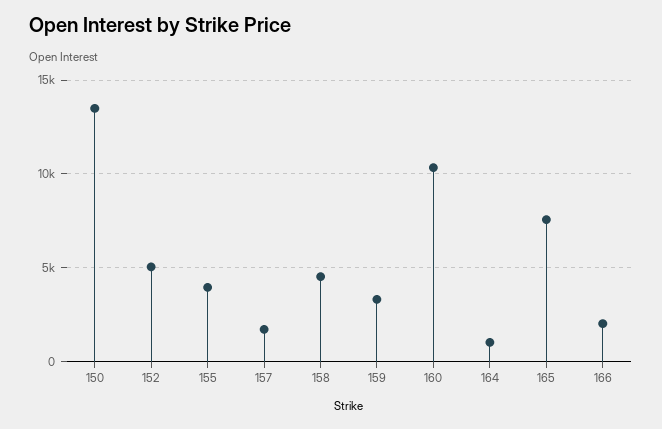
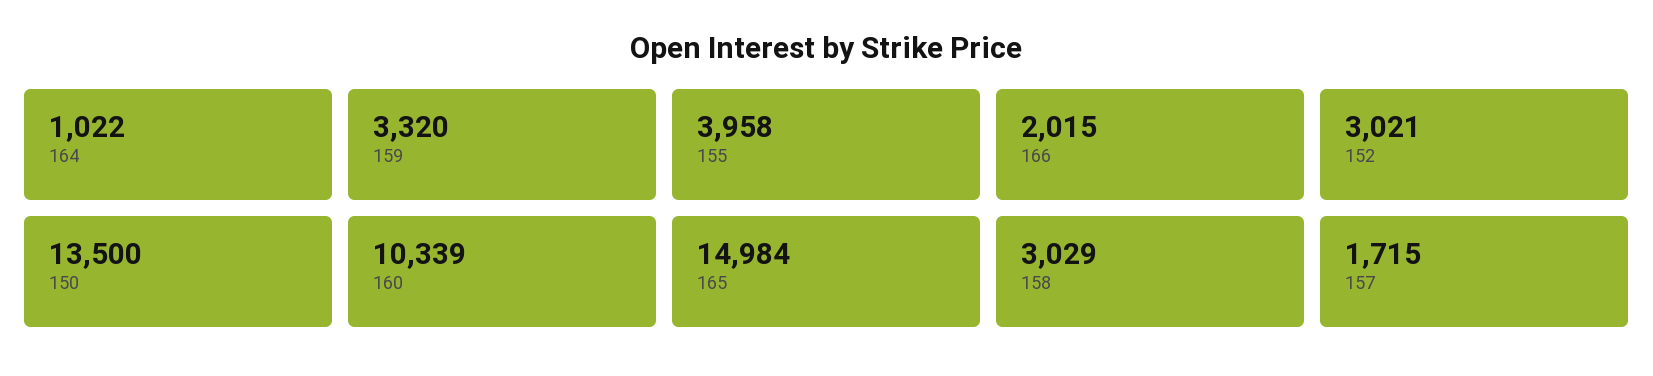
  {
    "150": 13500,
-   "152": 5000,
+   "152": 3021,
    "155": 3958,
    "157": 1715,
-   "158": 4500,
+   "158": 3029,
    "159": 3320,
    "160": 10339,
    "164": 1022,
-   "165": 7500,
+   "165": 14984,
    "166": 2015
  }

> [WHAT IS BEING ASKED] The whole listing above, word for word: repeat it with the pictures excluded.

> [EXERCISE RESULT]
  {
    "150": 13500,
-   "152": 5000,
+   "152": 3021,
    "155": 3958,
    "157": 1715,
-   "158": 4500,
+   "158": 3029,
    "159": 3320,
    "160": 10339,
    "164": 1022,
-   "165": 7500,
+   "165": 14984,
    "166": 2015
  }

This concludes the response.